River Park Square Customer Concerns
January 13, 2017 (as posted on 4comculture.com)
I want to share an experience with you that I have shared with many people – sometimes in a classroom of 30, sometimes to a friend. The other day I shared it with five or six people having coffee together. These are usually all white audiences. I am an African American. I have two memorable experiences in the River Park Square Shopping Mall. One was an art exhibit in Nordstrom’s during Black History Week in the late 1990’s. It was a very pleasant experience and the floorwalker came by and enjoyed my work, smiled and said pleasant things throughout the day. I have only shared that experience with a few people. The other experience took place maybe ten years ago but it often feels like it happened yesterday. Let me describe that second experience.
I am an older man with gray hair and dressed rather conservatively. I was shopping with my wife and began to feel tired and out of breath so I asked my wife to continue shopping while I found a seat in the entryway to the mall. There were two benches, one on the east side of the entrance and the other on the west side. The bench on the east side was filled with a family. A man with many packages was seated on the bench on the west side. I stood next to next to him on the bench, he saw me but he did not make an effort to move over or make room for me on the bench. Feeling very lightheaded at this point I sat down on the floor fearing I was going to fall down. Two or three minutes later a man approached in street clothes and told me that he was security and that I could get up or go to jail. I told him that I was feeling lightheaded and had to rest and that my wife would be back soon to take me home. He told me “Get up or go to jail.” So I got up, walked outside, got some air, came back, my wife came, and we went home. I had expected that mall security would have asked the man to move his packages that I might sit on the bench. He didn’t and I didn’t. I asked security to ask the man and his response was “Get up or go to jail.”
The only reason I am telling you this now, out of all the times I have told this story, is that usually when I do whites listen without saying anything while Blacks say “That’s life.” I think “What’s the use.
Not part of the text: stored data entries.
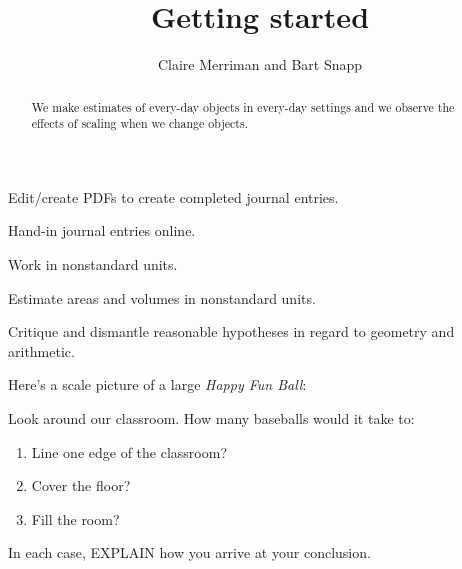 \documentclass[handout,noauthor,nooutcomes,hints,12pt]{ximera}
\title{Getting started}
\author{Claire Merriman and Bart Snapp}
\begin{document}
\begin{abstract}
  We make estimates of every-day objects in every-day settings and we
  observe the effects of scaling when we change objects.
\end{abstract}
\maketitle



\begin{listOutcomes}
\item{Edit/create PDFs to create completed journal entries.}
\item{Hand-in journal entries online.}
\item{Work in nonstandard units.}
\item{Estimate areas and volumes in nonstandard units.}
\item{Critique and dismantle reasonable hypotheses in regard to geometry and arithmetic.}
\end{listOutcomes}

\mynewpage


\begin{question}
  Here's a scale picture of a large \textit{Happy Fun Ball}:
  \begin{center}
  \end{center}
Look around our classroom. How many baseballs would it take to:
\begin{enumerate}
\item Line one edge of the classroom?
 \item Cover the floor?
 \item Fill the room?
\end{enumerate}
In each case, EXPLAIN how you arrive at your conclusion.
\end{question}
\mynewpage
\end{document}
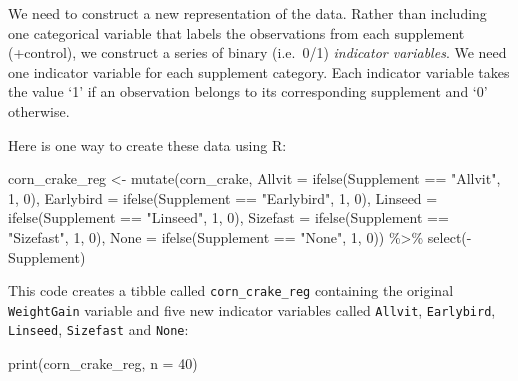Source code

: \documentclass[
]{book}
\newenvironment{Shaded}{\begin{snugshade}}{\end{snugshade}}
\newcommand{\AttributeTok}[1]{\textcolor[rgb]{0.77,0.63,0.00}{#1}}
\newcommand{\DecValTok}[1]{\textcolor[rgb]{0.00,0.00,0.81}{#1}}
\newcommand{\FunctionTok}[1]{\textcolor[rgb]{0.00,0.00,0.00}{#1}}
\newcommand{\NormalTok}[1]{#1}
\newcommand{\OtherTok}[1]{\textcolor[rgb]{0.56,0.35,0.01}{#1}}
\newcommand{\SpecialCharTok}[1]{\textcolor[rgb]{0.00,0.00,0.00}{#1}}
\newcommand{\StringTok}[1]{\textcolor[rgb]{0.31,0.60,0.02}{#1}}
\begin{document}
We need to construct a new representation of the data. Rather than including one categorical variable that labels the observations from each supplement (+control), we construct a series of binary (i.e.~0/1) \emph{indicator variables}. We need one indicator variable for each supplement category. Each indicator variable takes the value `1' if an observation belongs to its corresponding supplement and `0' otherwise.

Here is one way to create these data using R:

\begin{Shaded}
\begin{Highlighting}[]
\NormalTok{corn\_crake\_reg }\OtherTok{\textless{}{-}} 
  \FunctionTok{mutate}\NormalTok{(corn\_crake,}
         \AttributeTok{Allvit    =} \FunctionTok{ifelse}\NormalTok{(Supplement }\SpecialCharTok{==} \StringTok{"Allvit"}\NormalTok{,    }\DecValTok{1}\NormalTok{, }\DecValTok{0}\NormalTok{),}
         \AttributeTok{Earlybird =} \FunctionTok{ifelse}\NormalTok{(Supplement }\SpecialCharTok{==} \StringTok{"Earlybird"}\NormalTok{, }\DecValTok{1}\NormalTok{, }\DecValTok{0}\NormalTok{),}
         \AttributeTok{Linseed   =} \FunctionTok{ifelse}\NormalTok{(Supplement }\SpecialCharTok{==} \StringTok{"Linseed"}\NormalTok{,   }\DecValTok{1}\NormalTok{, }\DecValTok{0}\NormalTok{),}
         \AttributeTok{Sizefast  =} \FunctionTok{ifelse}\NormalTok{(Supplement }\SpecialCharTok{==} \StringTok{"Sizefast"}\NormalTok{,  }\DecValTok{1}\NormalTok{, }\DecValTok{0}\NormalTok{),}
         \AttributeTok{None      =} \FunctionTok{ifelse}\NormalTok{(Supplement }\SpecialCharTok{==} \StringTok{"None"}\NormalTok{,      }\DecValTok{1}\NormalTok{, }\DecValTok{0}\NormalTok{)) }\SpecialCharTok{\%\textgreater{}\%} 
  \FunctionTok{select}\NormalTok{(}\SpecialCharTok{{-}}\NormalTok{Supplement)}
\end{Highlighting}
\end{Shaded}

This code creates a tibble called \texttt{corn\_crake\_reg} containing the original \texttt{WeightGain} variable and five new indicator variables called \texttt{Allvit}, \texttt{Earlybird}, \texttt{Linseed}, \texttt{Sizefast} and \texttt{None}:

\begin{Shaded}
\begin{Highlighting}[]
\FunctionTok{print}\NormalTok{(corn\_crake\_reg, }\AttributeTok{n =} \DecValTok{40}\NormalTok{)}
\end{Highlighting}
\end{Shaded}
\end{document}

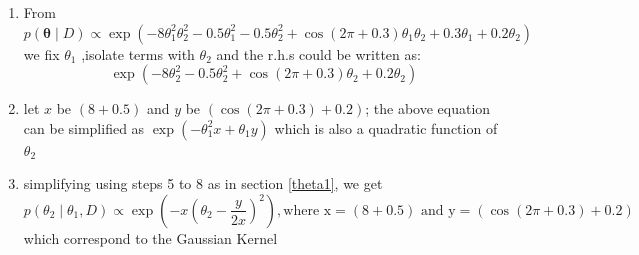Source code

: \documentclass[12pt]{article}
\begin{document}
\begin{enumerate}
    \item From
$p(\boldsymbol{\theta} \mid D) \propto \exp\left(-8\theta_1^2\theta_2^2 - 0.5\theta_1^2 - 0.5\theta_2^2 + \cos(2\pi + 0.3)\theta_1\theta_2 + 0.3\theta_1 + 0.2\theta_2 \right)$ we fix $\theta_1$ ,isolate terms with $\theta_2$ and the r.h.s could be written as:
\[\exp\left(-8\theta_2^2 - 0.5\theta_2^2 + \cos(2\pi + 0.3)\theta_2 + 0.2\theta_2 \right)\]
    \item let $x$ be $\left(8 +0.5\right)$ and $y$ be $\left(\cos(2\pi + 0.3)+ 0.2\right)$; the above equation can be simplified as $\exp\left(-\theta_1^2x+ \theta_1y\right)$ which is also a quadratic function of $\theta_2$
    \item simplifying using steps 5 to 8 as in section \ref{theta1}, we get
    \[ p(\theta_2 \mid \theta_1, D) \propto \exp\left(-x\left(\theta_2 - \frac{y}{2x}\right)^2\right), \text {where x} =\left(8 +0.5\right) \text { and y} = \left(\cos(2\pi + 0.3)+ 0.2\right)\] 
    which correspond to the Gaussian Kernel
\end{enumerate}
\end{document}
They’re all white so avoid any kind of confrontation, let it go.” This time when I told the story to a white woman she later contacted me. Here is what she said in her message: “Hey Robert! What a pleasure to hear/see the history in your warm, inviting home. Thanks so much for taking the time to “educate” V and I. BTW, I forgot to mention, I visited for a long time with a Riverpark Square security manager last week about that incident you told me about and learned a lot…must share with you sometime. I encourage you to fill out this complaint form attached and send to Sara Cannon at the address provided. Let me know what you think.“ Attached was this form.
I don’t know how you can use this information. Maybe it can be an educational process for your staff and employees. I’ll probably keep telling the story. But there will be an addition to it. I will tell them about a white lady I met named BB who came to my defense and maybe there is hope after all. I will encourage my listeners to immediately document their own event and send it to the management of the facility and a copy to some social justice organization.